A Structural-based Interpretation of the Strouhal-Reynolds Number Relationship

We propose a new Strouhal-Reynolds number relationship for shedding of vortices from circular cylinders. This new relationship is motivated by the observations that (i) for a fixed mean velocity U, the vortex street travels at a constant velocity v$_{st}$=cU independent of the rod diameter D, and (ii) the spatial periodicity \textit{$\lambda $} of the street is linearly proportional to D with $\lambda =\lambda _{0}+\alpha $D, where c, $\lambda _{0}$ and $\alpha $ are constants. It follows that the non-dimensional frequency or the Strouhal number St(=fD/U) should scale with the Reynolds number Re as St=1/(A+B/Re), where A and B are functions of $\lambda _{0}$, $\alpha $, and c.
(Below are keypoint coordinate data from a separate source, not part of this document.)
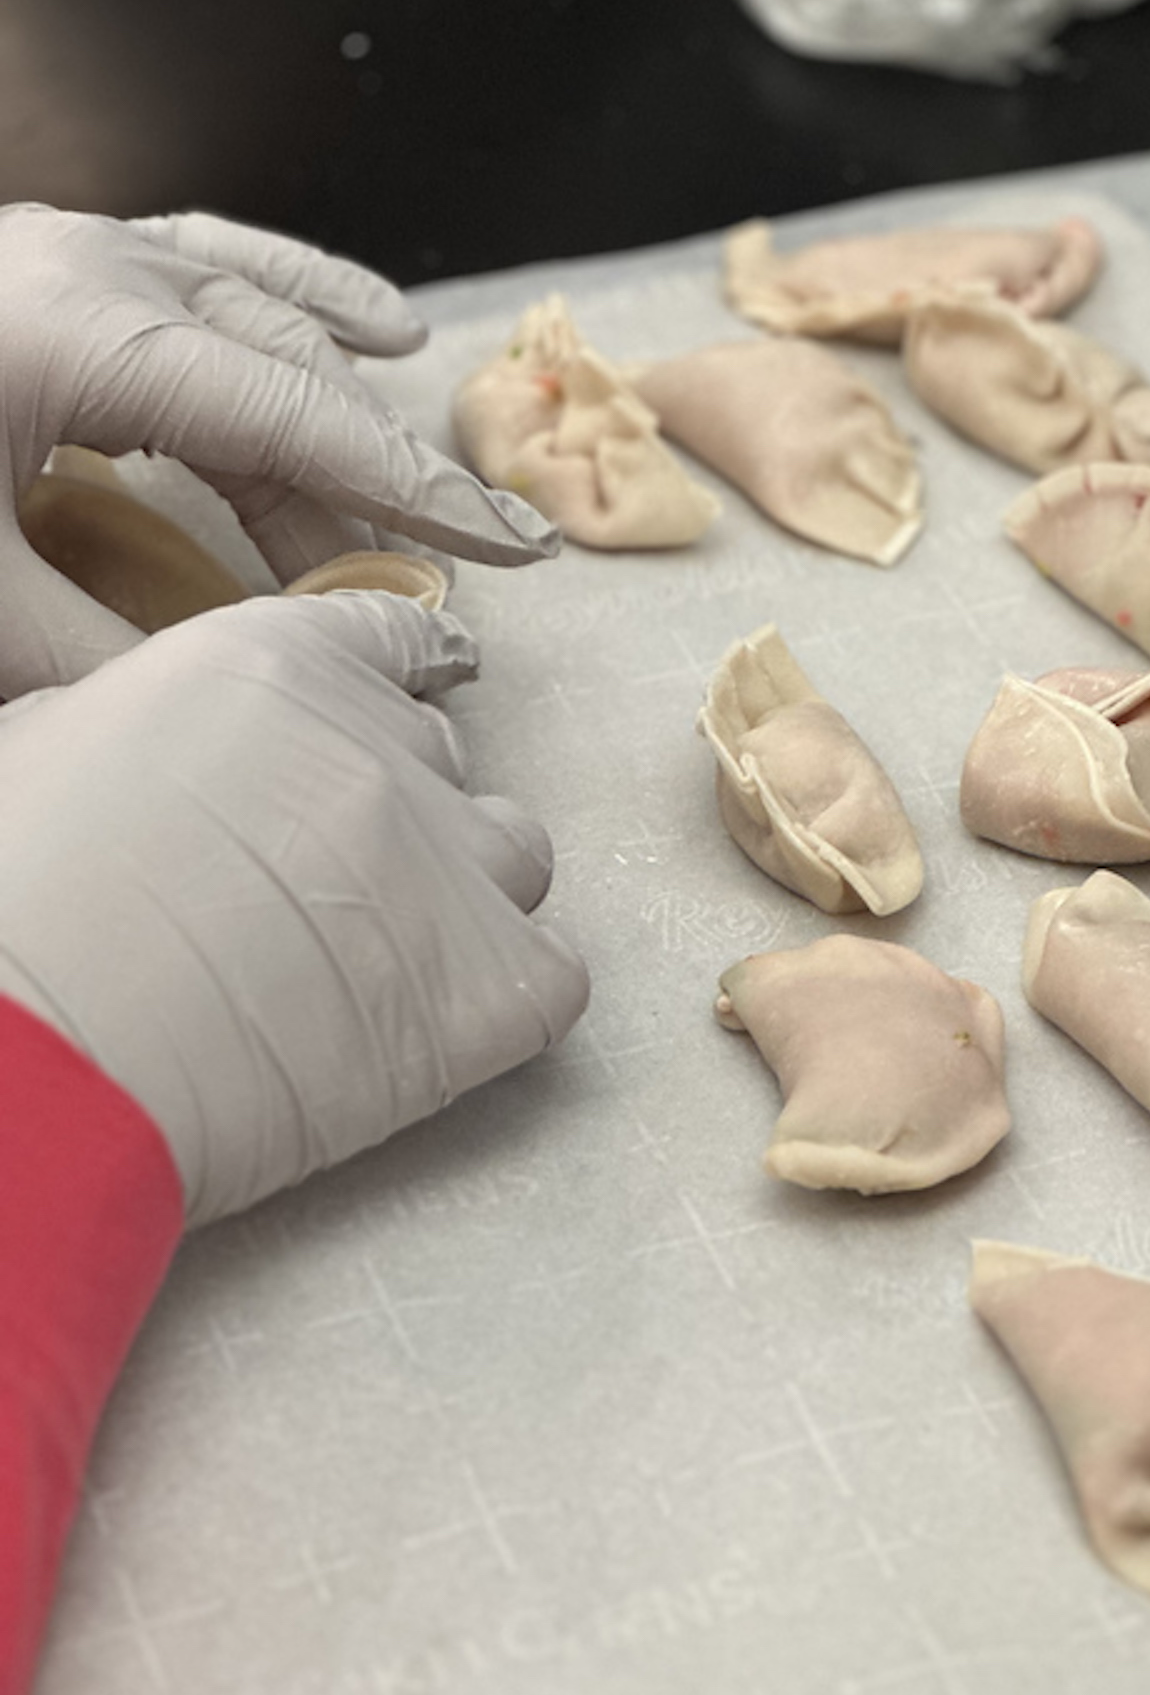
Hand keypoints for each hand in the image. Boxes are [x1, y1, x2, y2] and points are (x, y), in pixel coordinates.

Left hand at [0, 203, 558, 695]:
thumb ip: (95, 655)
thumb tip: (218, 701)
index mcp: (91, 333)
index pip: (300, 423)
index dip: (419, 496)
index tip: (514, 547)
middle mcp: (104, 274)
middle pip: (294, 383)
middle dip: (378, 492)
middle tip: (426, 593)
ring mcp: (82, 255)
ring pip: (268, 325)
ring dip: (343, 423)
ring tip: (406, 516)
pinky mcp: (62, 265)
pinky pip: (216, 267)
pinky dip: (306, 302)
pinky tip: (378, 327)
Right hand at [0, 594, 589, 1222]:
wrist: (38, 1058)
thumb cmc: (14, 912)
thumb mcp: (60, 747)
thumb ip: (164, 725)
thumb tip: (186, 762)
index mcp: (276, 664)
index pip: (392, 636)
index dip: (405, 675)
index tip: (423, 691)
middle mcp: (384, 746)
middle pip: (441, 757)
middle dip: (399, 809)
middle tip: (330, 885)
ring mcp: (452, 865)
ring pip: (513, 856)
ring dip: (467, 896)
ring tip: (382, 964)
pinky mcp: (492, 987)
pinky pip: (551, 979)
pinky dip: (508, 1006)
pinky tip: (431, 1037)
For the laminar wake, our result outperforms the classical relation, proposed by Lord Rayleigh, while it is comparable to other postulated relations in terms of accuracy in fitting experimental data. More significantly it describes remarkably well the two-dimensional (2D) film experiments over a broad range of Re (10$<$Re$<$3,000), where vortex shedding is unaffected by 3D instabilities encountered in all 3D measurements. We note that while the new relation converges to the classical result in the limit of a large Re, the 1/Re expansion, required for such a convergence, is not in general valid as originally proposed by Rayleigh.